- Exercise
The pictures in the data below are to be omitted; all else must be duplicated exactly.

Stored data
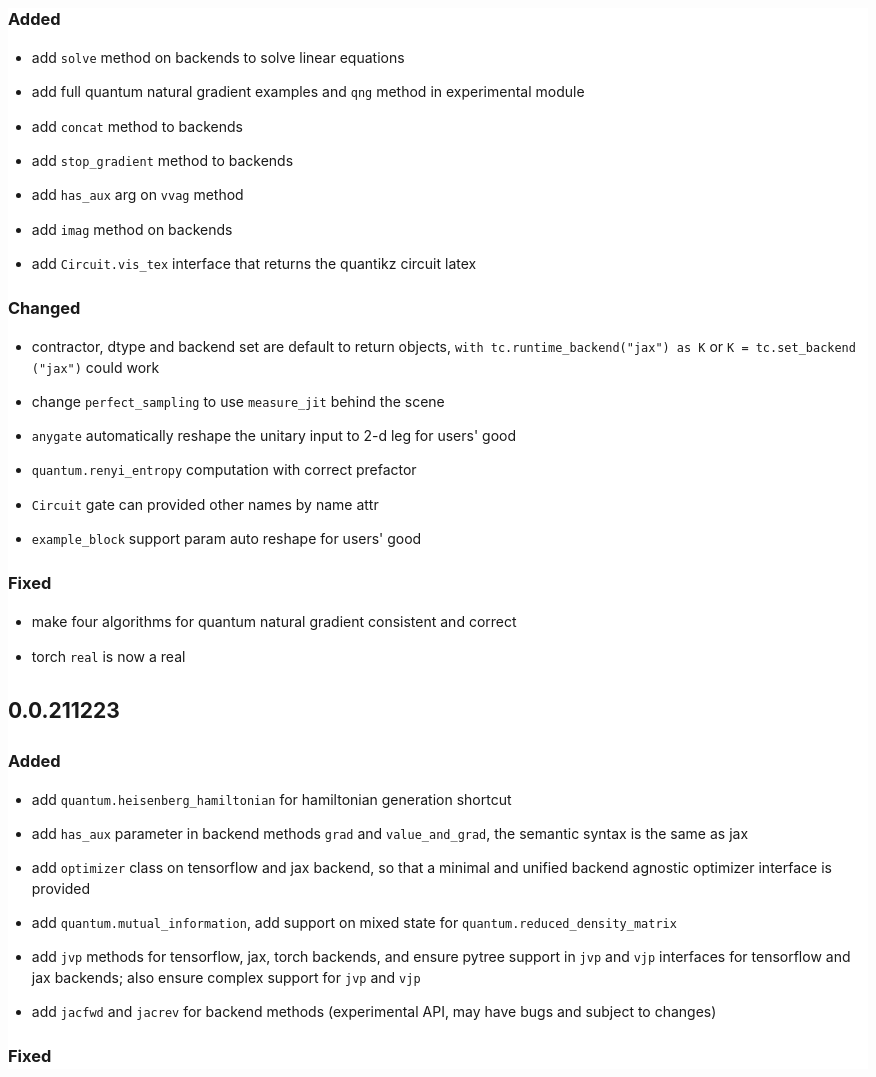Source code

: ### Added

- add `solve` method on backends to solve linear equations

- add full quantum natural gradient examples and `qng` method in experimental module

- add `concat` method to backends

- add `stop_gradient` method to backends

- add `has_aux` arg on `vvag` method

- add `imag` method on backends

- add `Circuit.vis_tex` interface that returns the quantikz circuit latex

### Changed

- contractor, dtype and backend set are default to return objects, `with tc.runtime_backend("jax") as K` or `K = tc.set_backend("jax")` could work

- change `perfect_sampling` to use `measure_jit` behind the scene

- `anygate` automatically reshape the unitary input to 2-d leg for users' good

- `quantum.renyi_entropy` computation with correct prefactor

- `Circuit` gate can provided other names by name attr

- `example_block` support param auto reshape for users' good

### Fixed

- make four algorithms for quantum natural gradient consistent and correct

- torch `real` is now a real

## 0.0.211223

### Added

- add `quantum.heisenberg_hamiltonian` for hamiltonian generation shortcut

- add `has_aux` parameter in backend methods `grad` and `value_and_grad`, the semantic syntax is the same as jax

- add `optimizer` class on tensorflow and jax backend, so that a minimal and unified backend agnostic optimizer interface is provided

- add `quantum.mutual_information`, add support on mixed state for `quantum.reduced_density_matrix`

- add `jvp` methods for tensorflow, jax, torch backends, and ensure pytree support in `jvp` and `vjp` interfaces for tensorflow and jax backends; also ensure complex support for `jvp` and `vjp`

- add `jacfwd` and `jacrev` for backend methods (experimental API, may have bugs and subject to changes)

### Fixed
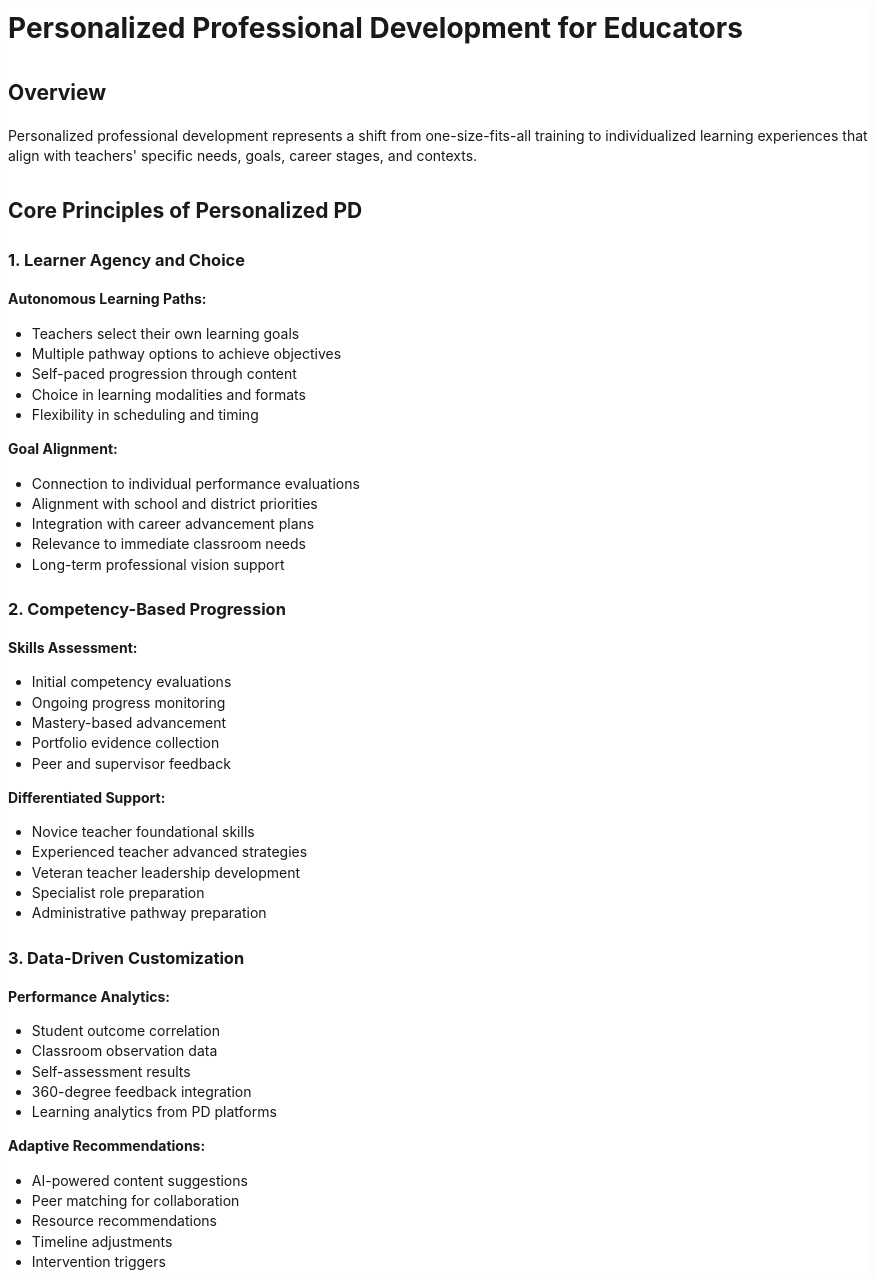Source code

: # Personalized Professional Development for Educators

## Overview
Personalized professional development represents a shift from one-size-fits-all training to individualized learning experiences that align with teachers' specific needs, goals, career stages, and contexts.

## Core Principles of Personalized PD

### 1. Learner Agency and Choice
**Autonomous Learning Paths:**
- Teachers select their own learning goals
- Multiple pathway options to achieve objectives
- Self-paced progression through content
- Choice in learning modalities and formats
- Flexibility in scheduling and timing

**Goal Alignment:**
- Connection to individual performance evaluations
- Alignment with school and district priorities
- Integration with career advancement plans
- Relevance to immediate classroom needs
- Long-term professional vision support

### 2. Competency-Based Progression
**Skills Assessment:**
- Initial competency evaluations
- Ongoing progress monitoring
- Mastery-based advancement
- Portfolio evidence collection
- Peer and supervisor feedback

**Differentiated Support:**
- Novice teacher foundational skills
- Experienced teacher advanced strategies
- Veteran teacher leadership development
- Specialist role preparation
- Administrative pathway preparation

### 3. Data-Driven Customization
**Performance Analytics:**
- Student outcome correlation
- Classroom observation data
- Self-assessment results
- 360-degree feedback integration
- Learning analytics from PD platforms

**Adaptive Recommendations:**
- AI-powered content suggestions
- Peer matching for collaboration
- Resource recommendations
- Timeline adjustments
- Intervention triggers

- Result below
Source code

: ### Added

- add `solve` method on backends to solve linear equations

- add full quantum natural gradient examples and `qng` method in experimental module

- add `concat` method to backends

- add `stop_gradient` method to backends

- add `has_aux` arg on `vvag` method

- add `imag` method on backends

- add `Circuit.vis_tex` interface that returns the quantikz circuit latex

### Changed

- contractor, dtype and backend set are default to return objects, `with tc.runtime_backend("jax") as K` or `K = tc.set_backend("jax")` could work

- change `perfect_sampling` to use `measure_jit` behind the scene

- `anygate` automatically reshape the unitary input to 2-d leg for users' good

- `quantum.renyi_entropy` computation with correct prefactor

- `Circuit` gate can provided other names by name attr

- `example_block` support param auto reshape for users' good

### Fixed

- make four algorithms for quantum natural gradient consistent and correct

- torch `real` is now a real

## 0.0.211223

### Added

- add `quantum.heisenberg_hamiltonian` for hamiltonian generation shortcut

- add `has_aux` parameter in backend methods `grad` and `value_and_grad`, the semantic syntax is the same as jax

- add `optimizer` class on tensorflow and jax backend, so that a minimal and unified backend agnostic optimizer interface is provided

- add `quantum.mutual_information`, add support on mixed state for `quantum.reduced_density_matrix`

- add `jvp` methods for tensorflow, jax, torch backends, and ensure pytree support in `jvp` and `vjp` interfaces for tensorflow and jax backends; also ensure complex support for `jvp` and `vjp`

- add `jacfwd` and `jacrev` for backend methods (experimental API, may have bugs and subject to changes)

### Fixed
Source code

: # Personalized Professional Development for Educators

## Overview
Personalized professional development represents a shift from one-size-fits-all training to individualized learning experiences that align with teachers' specific needs, goals, career stages, and contexts.

## Core Principles of Personalized PD

### 1. Learner Agency and Choice
**Autonomous Learning Paths:**
- Teachers select their own learning goals
- Multiple pathway options to achieve objectives
- Self-paced progression through content
- Choice in learning modalities and formats
- Flexibility in scheduling and timing

**Goal Alignment:**
- Connection to individual performance evaluations
- Alignment with school and district priorities
- Integration with career advancement plans
- Relevance to immediate classroom needs
- Long-term professional vision support

### 2. Competency-Based Progression
**Skills Assessment:**
- Initial competency evaluations
- Ongoing progress monitoring
- Mastery-based advancement
- Portfolio evidence collection
- Peer and supervisor feedback

**Differentiated Support:**
- Novice teacher foundational skills
- Experienced teacher advanced strategies
- Veteran teacher leadership development
- Specialist role preparation
- Administrative pathway preparation

### 3. Data-Driven Customization
**Performance Analytics:**
- Student outcome correlation
- Classroom observation data
- Self-assessment results
- 360-degree feedback integration
- Learning analytics from PD platforms

**Adaptive Recommendations:**
- AI-powered content suggestions
- Peer matching for collaboration
- Resource recommendations
- Timeline adjustments
- Intervention triggers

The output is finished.